The groups are asking the U.S. District Court in the Middle District of Pennsylvania to compel the Energy Department to perform an environmental impact statement on the corridor and consult with U.S. Fish and Wildlife Service over impacts to endangered species as required by law.

Because the current designation would rely on some of the country’s oldest and dirtiest coal-fired power plants to service the region’s power demands, the groups are asking that the Energy Department consider more environmentally friendly alternatives.

“Unfortunately, rather than take this opportunity to promote renewable energy sources and encourage energy efficient solutions, the Department of Energy has put forth a plan that favors dirty coal and undermines regional efforts to combat global warming,” said Glen Besa, regional field director of the Sierra Club.

“The lack of environmental scrutiny given to proposed high-voltage transmission lines under this plan is alarming,” he said. “The DOE has not even a made a token effort to study the region-wide impact of this corridor on wildlife, forests or water.”

The ambiguous definition of “corridor” has allowed the Energy Department to designate more than 116,000 square miles in the mid-Atlantic, including parts of New York, New Jersey, Delaware, Pennsylvania, Ohio, Maryland, West Virginia and Virginia. The Mid-Atlantic corridor designation affects over 49 million Americans.
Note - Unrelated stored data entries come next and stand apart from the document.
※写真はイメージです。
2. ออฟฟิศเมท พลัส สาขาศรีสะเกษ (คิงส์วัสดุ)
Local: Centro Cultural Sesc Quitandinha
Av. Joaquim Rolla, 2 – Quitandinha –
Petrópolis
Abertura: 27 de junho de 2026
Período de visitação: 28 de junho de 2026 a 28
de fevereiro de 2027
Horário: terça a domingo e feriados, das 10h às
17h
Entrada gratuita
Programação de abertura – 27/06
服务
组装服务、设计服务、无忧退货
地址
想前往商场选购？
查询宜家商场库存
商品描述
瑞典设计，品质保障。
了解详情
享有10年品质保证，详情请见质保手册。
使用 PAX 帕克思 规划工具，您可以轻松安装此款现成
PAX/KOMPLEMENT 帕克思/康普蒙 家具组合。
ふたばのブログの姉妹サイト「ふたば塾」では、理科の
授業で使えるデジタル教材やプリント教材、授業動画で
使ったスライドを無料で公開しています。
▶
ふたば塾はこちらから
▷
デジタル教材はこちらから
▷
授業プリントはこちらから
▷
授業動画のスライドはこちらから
Gettysburgh National Military
Park (Photo courtesy
National Park Service)

Within the area are dozens of state and national parks, refuges and recreation areas, including the Gettysburg National Military Park, the Shenandoah National Park and the Upper Delaware Scenic and National Recreation River.

“The National Park Service is mandated to ‘conserve the scenery’ of our national parks. Adding new power lines near or through national park sites could severely compromise our national heritage,” said Bryan Faehner of the National Parks Conservation Association. “It is simply inappropriate for energy corridors to be built within the geographic boundaries of, or even within view of national parks such as Gettysburg.”
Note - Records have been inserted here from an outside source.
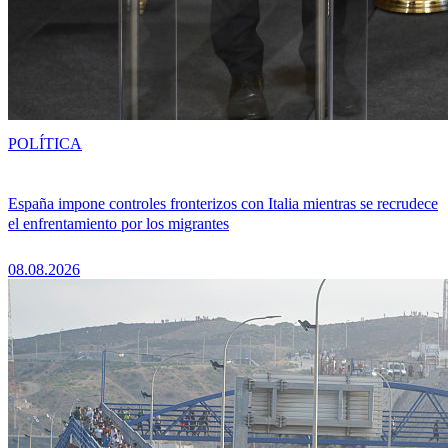
POLÍTICA
España impone controles fronterizos con Italia mientras se recrudece
el enfrentamiento por los migrantes
08.08.2026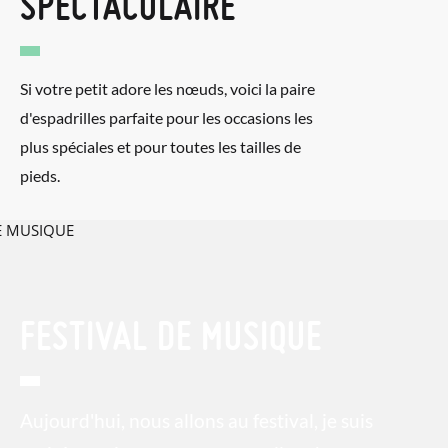
SPECTACULAIRE
Si votre petit adore les nœuds, voici la paire
d'espadrilles parfaite pour les occasions les
plus spéciales et pour toutes les tailles de
pieds.
FESTIVAL DE MUSIQUE
Aujourd'hui, nous allons au festival, je suis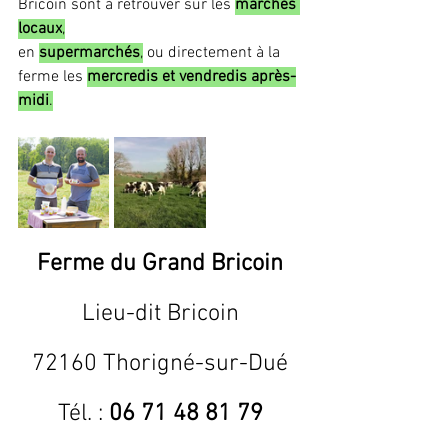
Bricoin sont à retrouver sur les 
marchés 
locaux
,
en 
supermarchés
,
 ou directement à la 
ferme les 
mercredis et vendredis après-
midi
.
Ferme du Grand Bricoin
Lieu-dit Bricoin
72160 Thorigné-sur-Dué
Tél. : 
06 71 48 81 79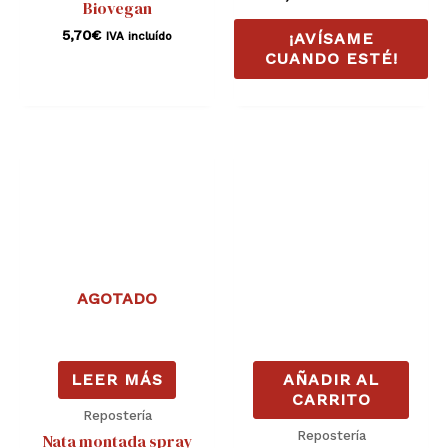
Biovegan
5,70
€
IVA incluído
¡AVÍSAME
CUANDO ESTÉ!
AGOTADO
LEER MÁS
AÑADIR AL
CARRITO
Repostería
Repostería
Nata montada spray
In November, the states of New York, Pennsylvania and Virginia petitioned the federal government to reconsider designating dozens of their counties for the siting of the high-speed electricity transmission corridor.

Also filing a petition with the department for a rehearing on the designation of the transmission corridors in the Southwest and mid-Atlantic were 20 environmental and conservation groups.

The states and groups say the Department of Energy disregarded key energy issues, failed to consult with the states and failed to adequately assess environmental impacts of the transmission corridors.